Im Lkw-Verkehr gab es in den ersten Tagen bis zu 60 Kilometer lange Rückstaus. Der polnische Grenzschutz am Übergang Szwiecko kontrollierte bei jedem Fahrer die Gesichtstemperatur und ließ Formulare über sein Woher und Wohin ausfüllen. Polnische, ukrainische, rumänische Truckerfahrer standen zermürbende 14 bis 17 Stunden auf der Straße, ohne Wasser, Essen und sanitäre Versorgung.
Entscheidung mit erheblichen Folgen
Als Reaktion darauf lockerte die polnische Zentralregierung daraufhin die Bestimmungen und öffnete die Grenzübergänge Frankfurt, Guben/Gubin und Küstrin/Kostrzyn wieder für den normalen Grenzverkehr, also für Pendler, Pkw, Kleintransporter und Busse.
Unklar ist, wie Warschau weiter vorgehen wird im durchaus verständlichen Bemühen zum Schutz der eigenen Bevölkerung. Sören Bollmann, Leiter des Frankfurt-Slubicer Kooperationszentrums, macht den kommunalen Verantwortlichen keinen Vorwurf, wohl aber der polnischen Regierung, die hier eine sehr national gefärbte Entscheidung getroffen hat: „Dass der Unterschied zwischen Deutschen und Polen so herausgekehrt wird, das hat mich bestürzt. Wir hätten von Anfang an viel mehr miteinander reden müssen. Das entfernt sich so völlig vom europäischen Gedanken. Ich hatte gehofft, wir sind schon ein Stück weiter!" Frankfurts Oberbürgermeister Rene Wilke pflichtet ihm bei: „Es ist ein fatales Signal ist, dass Europa von den Bürgerinnen und Bürgern in dieser schweren Zeit nicht als Teil der Lösung wahrgenommen wird, weil es keine Einigung auf europäischer Ebene gibt." Ein erstes Zeichen von Kooperation und Solidarität Europas ist für Wilke das Angebot deutscher Krankenhäuser in Grenznähe, freie Kapazitäten für Schwerstkranke zur Verfügung zu stellen, wie es unter anderem in Cottbus und Potsdam geschieht.

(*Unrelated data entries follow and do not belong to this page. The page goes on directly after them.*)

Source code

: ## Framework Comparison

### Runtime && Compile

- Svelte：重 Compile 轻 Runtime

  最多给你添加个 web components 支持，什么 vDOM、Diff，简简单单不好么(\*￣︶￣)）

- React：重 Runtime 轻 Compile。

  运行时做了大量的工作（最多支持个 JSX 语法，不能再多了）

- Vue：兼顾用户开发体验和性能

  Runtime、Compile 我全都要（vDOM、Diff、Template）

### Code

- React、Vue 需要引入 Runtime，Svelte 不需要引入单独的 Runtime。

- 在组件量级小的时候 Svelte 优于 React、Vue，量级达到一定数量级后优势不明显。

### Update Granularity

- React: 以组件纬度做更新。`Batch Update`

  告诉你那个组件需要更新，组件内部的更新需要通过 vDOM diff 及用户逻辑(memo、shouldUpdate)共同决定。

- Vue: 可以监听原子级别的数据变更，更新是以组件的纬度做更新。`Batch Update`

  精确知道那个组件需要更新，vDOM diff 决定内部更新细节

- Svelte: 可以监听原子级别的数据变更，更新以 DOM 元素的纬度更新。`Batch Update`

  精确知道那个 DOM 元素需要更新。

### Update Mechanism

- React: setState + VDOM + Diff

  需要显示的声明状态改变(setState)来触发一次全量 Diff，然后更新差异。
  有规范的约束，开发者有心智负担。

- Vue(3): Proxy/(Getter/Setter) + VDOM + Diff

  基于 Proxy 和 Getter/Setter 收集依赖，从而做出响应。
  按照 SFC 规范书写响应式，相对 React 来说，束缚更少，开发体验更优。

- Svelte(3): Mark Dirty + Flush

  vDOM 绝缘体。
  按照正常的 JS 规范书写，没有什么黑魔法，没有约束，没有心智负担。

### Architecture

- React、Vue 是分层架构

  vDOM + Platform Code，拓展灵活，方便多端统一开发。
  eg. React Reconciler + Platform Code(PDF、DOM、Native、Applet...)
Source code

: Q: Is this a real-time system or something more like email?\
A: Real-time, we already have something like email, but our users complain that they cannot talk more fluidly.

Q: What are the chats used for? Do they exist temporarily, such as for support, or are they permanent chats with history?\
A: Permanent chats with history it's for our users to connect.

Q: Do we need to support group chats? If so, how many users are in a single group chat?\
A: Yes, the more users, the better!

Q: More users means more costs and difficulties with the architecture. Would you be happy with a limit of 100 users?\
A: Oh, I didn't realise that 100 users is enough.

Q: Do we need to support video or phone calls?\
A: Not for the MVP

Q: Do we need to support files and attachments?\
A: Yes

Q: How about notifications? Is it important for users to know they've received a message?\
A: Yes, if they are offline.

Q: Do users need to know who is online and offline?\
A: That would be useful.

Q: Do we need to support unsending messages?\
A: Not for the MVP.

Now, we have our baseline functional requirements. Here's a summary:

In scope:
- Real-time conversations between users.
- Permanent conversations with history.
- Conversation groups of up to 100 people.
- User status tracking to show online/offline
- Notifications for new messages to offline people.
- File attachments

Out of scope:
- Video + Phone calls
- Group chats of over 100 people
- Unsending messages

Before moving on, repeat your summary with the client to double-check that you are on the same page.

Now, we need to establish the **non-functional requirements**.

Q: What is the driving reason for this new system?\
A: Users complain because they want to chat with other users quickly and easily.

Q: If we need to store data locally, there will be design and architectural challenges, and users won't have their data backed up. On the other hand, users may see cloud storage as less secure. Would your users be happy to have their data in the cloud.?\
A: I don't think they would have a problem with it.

Die polnischen Grenzvorschriften könnten zudem die Lieferketten in Deutschland in Gefahr bringen. „Wenn Fahrer nun wegen der neuen Quarantäne-Ordnung nach einem Einsatz erst einmal 14 Tage in Quarantäne bleiben müssen, könnten Lieferketten teilweise gefährdet sein, Transporte wesentlich länger dauern, oder es wird auch Engpässe bei Kurier- und Auslieferdiensten geben", sagt Martin Bulheller, Pressesprecher des Bundesverbands Güterkraftverkehr Logistik und Entsorgung (BGL). Für deutsche Logistikfirmen, aber auch Liefer- und Kurierdienste, arbeiten Tausende polnische und tschechische Fahrer, viele pendeln normalerweise täglich nach Deutschland. Die Freizügigkeit der Lkw-Fahrer müsse uneingeschränkt gewährleistet sein, fordert der Sprecher.